- _Texto do documento_

Dois absurdos
Ronald
Augusto[1]
Primeiro
O negacionismo de nossa
formação no tocante às questões raciais se manifesta de variados modos. Se não,
vejamos. Algumas pessoas tentam livrar a cara de intelectuais e personalidades
do passado (Monteiro Lobato foi um deles), fervorosos defensores da eugenia,
por exemplo. Os seguidores-criadores das fanpages
desses figurões brancos argumentam que eles eram apenas fruto de uma época onde
essa ideia era aceita ou generalizada sem mais. Com isso tentam dar uma
dimensão antes culposa do que dolosa às suas intervenções. Mas se levássemos a
sério a defesa acima, então alguém poderia afirmar o seguinte: “Ah, sim, de
fato, tanto é verdade que todos os negros africanos do período colonial cruzaram
voluntariamente o atlântico para viver uma vida de escravo ao pé do sinhozinho
mais próximo, pois estavam bem informados acerca do conhecimento e das ideias
de seu tempo e, naturalmente, aceitavam-nas”. Reductio
ad absurdum I.
Meu caro interlocutor, meu
desigual, o lance é o seguinte, não se trata apenas de denunciar (ou de
reivindicar) quem começou primeiro isto ou aquilo, não é bem isso. Esta
sequência de considerações surgiu de uma irritação recorrente (para mim,
evidentemente) relativa à facilidade com que ficamos “sensibilizados” com umas
coisas e não com outras. Por exemplo, fico aturdido com as estatísticas sobre
as mortes violentas de jovens negros e, além disso, com os números sobre as
mortes de mulheres negras, pois enfrentamos um genocídio “silencioso”.
Acontece o mesmo também
com relação à violência contra as mulheres e os estupros – a reiteração do
feminicídio –, você bem sabe, eu não preciso ir muito longe, pois não quero
parecer nem demagogo nem sentimental, já que a situação toda é horrorosa. E
junto com minha sensação de fraqueza ainda tenho que acompanhar a comoção de um
monte de gente com acontecimentos e eventos (p.ex., a falência de uma editora
chique) que, quando comparados ao quadro mencionado acima não passam de
frivolidades.
Segundo
Sobre o suposto racismo reverso: consta que
muitos não negros se sentem ofendidos quando são chamados de “branquelos”,
portanto, replicam que quem eventualmente assim se refere a eles estaria sendo
racista. Sabe o que eu acho? Assim, ó: lembro-me de que, não faz muito tempo,
era comum (ou ainda é) alguém advertir “vê se não faz coisa de negro”, querendo
significar singelamente com isso “vê se não faz merda”. Mas, eu me pergunto, se
a expressão “fazer coisa de branco” (ou “coisa de branquelo”), por alguma
inexplicável razão, caísse no gosto do vulgo, que tipo de acepções ela
comportaria?

- _Tarefas propostas_
[1] Copie todas as expressões entre aspas que aparecem na parte “Segundo” do texto sobre racismo.
[2] Continue o texto sobre racismo a partir da última frase.

- _Material fornecido_

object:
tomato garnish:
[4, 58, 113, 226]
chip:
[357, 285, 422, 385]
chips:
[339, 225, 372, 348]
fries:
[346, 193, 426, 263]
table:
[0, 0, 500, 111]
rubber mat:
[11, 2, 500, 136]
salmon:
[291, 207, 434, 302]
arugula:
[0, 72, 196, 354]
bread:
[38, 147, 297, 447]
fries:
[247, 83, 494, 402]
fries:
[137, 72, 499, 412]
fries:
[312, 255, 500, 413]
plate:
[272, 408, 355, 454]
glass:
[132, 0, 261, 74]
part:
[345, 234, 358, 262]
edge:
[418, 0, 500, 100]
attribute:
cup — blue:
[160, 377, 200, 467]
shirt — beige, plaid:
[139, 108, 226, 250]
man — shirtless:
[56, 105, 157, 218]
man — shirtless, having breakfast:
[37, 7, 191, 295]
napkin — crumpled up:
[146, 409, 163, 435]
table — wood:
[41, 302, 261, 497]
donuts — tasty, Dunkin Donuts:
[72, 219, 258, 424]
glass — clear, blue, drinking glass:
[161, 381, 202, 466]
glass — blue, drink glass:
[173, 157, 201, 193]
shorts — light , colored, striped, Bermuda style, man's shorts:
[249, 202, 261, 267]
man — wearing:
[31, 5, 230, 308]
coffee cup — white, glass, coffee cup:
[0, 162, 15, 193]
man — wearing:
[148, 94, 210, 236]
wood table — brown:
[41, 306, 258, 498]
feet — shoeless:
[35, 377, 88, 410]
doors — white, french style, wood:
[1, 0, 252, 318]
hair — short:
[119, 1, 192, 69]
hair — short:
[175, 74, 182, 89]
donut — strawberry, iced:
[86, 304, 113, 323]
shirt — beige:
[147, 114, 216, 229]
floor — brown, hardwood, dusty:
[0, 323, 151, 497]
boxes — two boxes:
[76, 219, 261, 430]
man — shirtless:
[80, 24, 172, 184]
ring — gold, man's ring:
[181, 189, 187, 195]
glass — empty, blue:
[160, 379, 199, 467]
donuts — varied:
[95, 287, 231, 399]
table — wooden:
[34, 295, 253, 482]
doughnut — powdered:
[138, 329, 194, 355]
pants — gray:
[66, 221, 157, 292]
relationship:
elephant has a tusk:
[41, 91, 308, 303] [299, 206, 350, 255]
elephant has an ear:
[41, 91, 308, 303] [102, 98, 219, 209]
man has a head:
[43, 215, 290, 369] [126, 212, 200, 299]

- _Respostas das tarefas_
[1]
- “branquelos”
- “vê se não faz coisa de negro”
- “vê se não faz merda”
- “fazer coisa de branco”
- “coisa de branquelo”

[2]
Uma coisa é a ocasional referência
discriminatória, essencialmente reativa (mas que serve de argumento ao
raciocínio tolo de quem reivindica, por exemplo, um “dia da consciência
branca”); outra coisa é a sistemática referência discriminatória
(principalmente contra quem é negro) a ponto de se tornar estrutural e
estruturante de determinada cultura ou identidade nacional. É risível e, em
certa medida, até revoltante assistir a um branco bater no peito se dizendo
discriminado “simplesmente por ser não negro” ou porque seria refém do
“politicamente correto”; prova de reductio
ad absurdum II relativamente à inveja.
Uma vez vi e ouvi em
entrevista de tv uma pergunta formulada pelo geógrafo Milton Santos que me
parece apropriada para tudo isso, e era mais ou menos assim: “a questão é saber
que futuro o Brasil quer para a sua população negra?”. Embora eu acredite que
não há um “problema do negro”, mas sim um “problema do branco” (os privilégios
e o patrimonialismo da branquitude institucionalizada), os problemas
fundamentais do Brasil estão sempre sendo negados ou deixados para depois.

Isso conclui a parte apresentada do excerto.